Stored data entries
►

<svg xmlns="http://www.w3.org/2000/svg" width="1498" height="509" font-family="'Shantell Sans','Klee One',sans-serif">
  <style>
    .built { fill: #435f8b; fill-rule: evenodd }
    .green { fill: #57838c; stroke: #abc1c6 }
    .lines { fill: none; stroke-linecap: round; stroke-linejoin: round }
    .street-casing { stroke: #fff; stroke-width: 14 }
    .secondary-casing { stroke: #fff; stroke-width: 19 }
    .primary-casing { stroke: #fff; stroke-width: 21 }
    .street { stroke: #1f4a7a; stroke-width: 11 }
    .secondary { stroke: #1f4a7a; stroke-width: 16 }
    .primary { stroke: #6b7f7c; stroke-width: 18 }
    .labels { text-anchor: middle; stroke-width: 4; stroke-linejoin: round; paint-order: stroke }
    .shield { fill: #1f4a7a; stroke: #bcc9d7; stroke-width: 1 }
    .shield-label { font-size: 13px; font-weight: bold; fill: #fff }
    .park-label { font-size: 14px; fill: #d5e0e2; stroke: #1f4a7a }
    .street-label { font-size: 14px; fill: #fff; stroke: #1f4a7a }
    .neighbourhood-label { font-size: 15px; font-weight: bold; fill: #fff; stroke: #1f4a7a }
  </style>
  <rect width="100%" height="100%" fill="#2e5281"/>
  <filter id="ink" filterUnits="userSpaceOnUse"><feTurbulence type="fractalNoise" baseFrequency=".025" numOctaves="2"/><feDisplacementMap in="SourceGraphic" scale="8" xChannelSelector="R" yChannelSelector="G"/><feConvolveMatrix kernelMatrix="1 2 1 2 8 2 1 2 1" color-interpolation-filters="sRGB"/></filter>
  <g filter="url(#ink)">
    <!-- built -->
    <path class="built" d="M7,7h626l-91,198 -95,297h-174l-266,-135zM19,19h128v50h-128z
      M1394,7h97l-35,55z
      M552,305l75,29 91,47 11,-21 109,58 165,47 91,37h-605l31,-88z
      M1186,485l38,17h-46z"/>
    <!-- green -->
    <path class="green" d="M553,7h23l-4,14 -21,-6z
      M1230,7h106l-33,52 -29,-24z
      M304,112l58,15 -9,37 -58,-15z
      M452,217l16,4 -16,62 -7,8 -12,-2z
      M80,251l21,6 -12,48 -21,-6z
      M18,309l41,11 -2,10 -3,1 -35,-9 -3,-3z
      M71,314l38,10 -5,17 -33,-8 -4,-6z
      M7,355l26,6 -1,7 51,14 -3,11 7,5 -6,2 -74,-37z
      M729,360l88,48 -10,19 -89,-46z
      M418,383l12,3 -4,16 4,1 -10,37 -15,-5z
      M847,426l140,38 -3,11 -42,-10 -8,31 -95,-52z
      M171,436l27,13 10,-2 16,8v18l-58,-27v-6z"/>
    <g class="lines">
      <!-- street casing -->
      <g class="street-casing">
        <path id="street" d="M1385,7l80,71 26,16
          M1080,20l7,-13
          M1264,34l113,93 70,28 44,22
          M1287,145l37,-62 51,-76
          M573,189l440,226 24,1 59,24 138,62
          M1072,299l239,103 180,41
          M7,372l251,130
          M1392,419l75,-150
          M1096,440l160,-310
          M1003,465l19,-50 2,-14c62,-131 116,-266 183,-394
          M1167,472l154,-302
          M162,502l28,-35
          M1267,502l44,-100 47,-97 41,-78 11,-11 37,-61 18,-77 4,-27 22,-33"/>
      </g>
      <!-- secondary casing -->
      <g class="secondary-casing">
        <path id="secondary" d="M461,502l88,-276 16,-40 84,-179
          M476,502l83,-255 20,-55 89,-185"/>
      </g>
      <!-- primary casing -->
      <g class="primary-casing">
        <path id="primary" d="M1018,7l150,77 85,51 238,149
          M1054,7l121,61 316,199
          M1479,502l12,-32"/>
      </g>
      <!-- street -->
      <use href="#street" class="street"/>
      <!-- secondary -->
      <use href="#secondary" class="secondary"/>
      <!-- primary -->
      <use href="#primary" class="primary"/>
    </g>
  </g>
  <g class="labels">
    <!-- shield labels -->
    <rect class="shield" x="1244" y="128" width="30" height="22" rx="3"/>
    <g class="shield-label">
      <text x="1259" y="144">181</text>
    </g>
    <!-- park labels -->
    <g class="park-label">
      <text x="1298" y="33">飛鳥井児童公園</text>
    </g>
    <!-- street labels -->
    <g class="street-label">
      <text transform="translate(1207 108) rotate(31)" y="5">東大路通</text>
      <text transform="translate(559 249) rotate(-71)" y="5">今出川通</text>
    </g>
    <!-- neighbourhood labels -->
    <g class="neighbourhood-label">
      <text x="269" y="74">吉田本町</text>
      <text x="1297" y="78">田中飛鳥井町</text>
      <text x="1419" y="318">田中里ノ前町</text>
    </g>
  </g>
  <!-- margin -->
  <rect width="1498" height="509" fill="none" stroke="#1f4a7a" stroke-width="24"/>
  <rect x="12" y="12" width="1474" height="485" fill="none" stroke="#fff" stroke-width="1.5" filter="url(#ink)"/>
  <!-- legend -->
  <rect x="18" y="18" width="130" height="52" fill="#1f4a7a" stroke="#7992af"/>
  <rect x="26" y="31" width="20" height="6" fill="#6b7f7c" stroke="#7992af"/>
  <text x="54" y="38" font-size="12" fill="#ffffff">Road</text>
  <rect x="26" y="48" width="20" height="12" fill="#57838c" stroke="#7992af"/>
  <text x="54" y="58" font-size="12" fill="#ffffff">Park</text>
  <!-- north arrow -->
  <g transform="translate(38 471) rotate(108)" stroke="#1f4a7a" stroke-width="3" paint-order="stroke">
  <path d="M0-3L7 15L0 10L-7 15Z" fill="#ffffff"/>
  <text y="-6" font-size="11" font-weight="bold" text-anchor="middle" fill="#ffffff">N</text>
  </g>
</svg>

◄

Exercise brief
Where a line above contains the word "lines", copy that line.

The answer
    .lines { fill: none; stroke-linecap: round; stroke-linejoin: round }
    <g class="lines">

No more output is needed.